You can decide to build, but imo, it is more hassle than it is worth, at least in seeing what others have gone through. The thing is, even if you build your own home, there will always be things you wish you did differently. Most people who build experience this, hell, we did just adding on. There will just be so many things that you dont count on that come up from the expense of running in electricity, to drilling a well, to blasting to get rid of pesky slate so you can pour a foundation.

I would suggest buying something already built, with some guidelines.

Look at a lot of properties. This will let you see different places, and get a feel for what you like in a home, and will go a long way towards knowing the "right one" when you find it. Don't get hung up on flash, or one really great feature. You should get an overall great feel for the home, and not just get excited because it has a hottub, bbq pit, etc.

Don't underestimate the amount of work a house needs, or overestimate your ability or financial capability to do such work. It's great to have people who can help, but they will not want to be helping you every weekend. 

Also, beware shoddy construction, either by an unscrupulous contractor, or worse yet, the "home handy man". My sister lives in the "home handy man special", and nothing is right.The floors are unlevel, the hardwood has adhesive oozing out, the trim doesn't match up, the knotty pine is loosening up and falling off the ceiling, a relocated staicase with impossibly steep stairs etc.(and a useless brother in law, which also applies to don't overestimate your abilities). I also had a friend who when he sold his home, included a sectional sofa, because he had built rooms around it, and could no longer get it out. A home inspector (required by most lending institutions) may point out these things, but they also may not. You really need to be looking out for things that seem odd, or work that was sloppily done. It may seem trivial to pickout poorly cut moldings, but it can be signs of larger "projects", and trust me, you don't want to deal with someone elses mess.

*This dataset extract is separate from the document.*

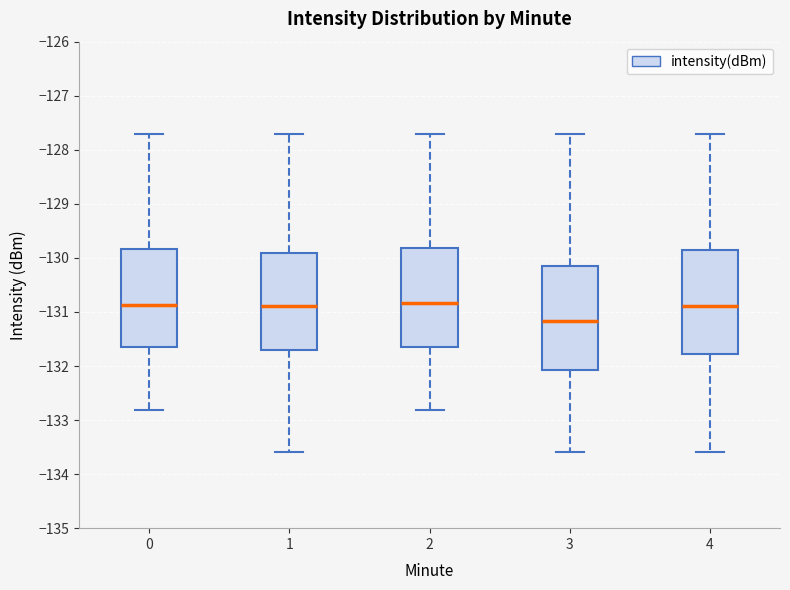

Where is the upper edge of the box at x = 0 on the y-axis? The values are not printed on the chart, so give them approximately, as read against the axis.

-129.8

The most important thing is to be educated. This is the time, before you start looking seriously. Know how much sewer and tax rates are in the community. Know how much a new roof, furnace, septic system, hot water heater, etc. may cost so when evaluating a potential home you can figure how much more you may need to spend to make it livable.

Sorry it took so much space, but these are some things I have learned. It's not an easy thing to do, but having your own home is very rewarding. hope it was of some help.


----------



## Puffer Pita (Jun 16, 2006)

Best money we ever spent when house hunting was for a home inspection when we found what we thought was the one we wanted. We paid $350 for it and found out there were so many things wrong to the untrained eye that it was going to take about an additional $10,000 to fix everything and not live in a fire trap (the owner had done his own shoddy wiring everywhere, there was asbestos tiles that had to be removed, some of the siding was bad where we couldn't see, and the entire garage had to be rebuilt as the concrete slab was cracking, etc.). I highly recommend one to everyone. Try to get referrals from everyone you know who has had one done.


----------



## IloveCichlids (Jul 11, 2005)

on the lines of a home inspector... Beware that not all are worth their payment. I would definetely suggest the use of one but beware of who you use. Talk to people that have used them and find one that has a good reputation. I have been on walk throughs with some that did not know a dmn thing. Being a residential contractor, I have kicked a few out of the house for being idiots and told my customers to find a new one. (Thew 2 that I kicked out did not know a hole in the wall from a hole in their head. My little sister could have done a better job than they did.)

Boxermom. FYI, asbestos is not harmful to you unless it is airborne and you can breathe it. such as cutting it or sanding on it or whatever else you could do to make it fine enough to breathe in. If it is already on the floor and you just have normal wear and tear, you are fine.


----------



## Puffer Pita (Jun 16, 2006)

Thanks, ILC. I know all about asbestos, as I work at a law firm and a majority of our work consists of asbestos defense.  The problem with this particular house is that there were a bunch of asbestos floor tiles that were broken and would have to be removed. It wasn't normal wear and tear, the layers were exposed. It would have been cheaper and safer to pour concrete over them but along with everything else that was wrong with it, it wasn't worth wanting to deal with.


----------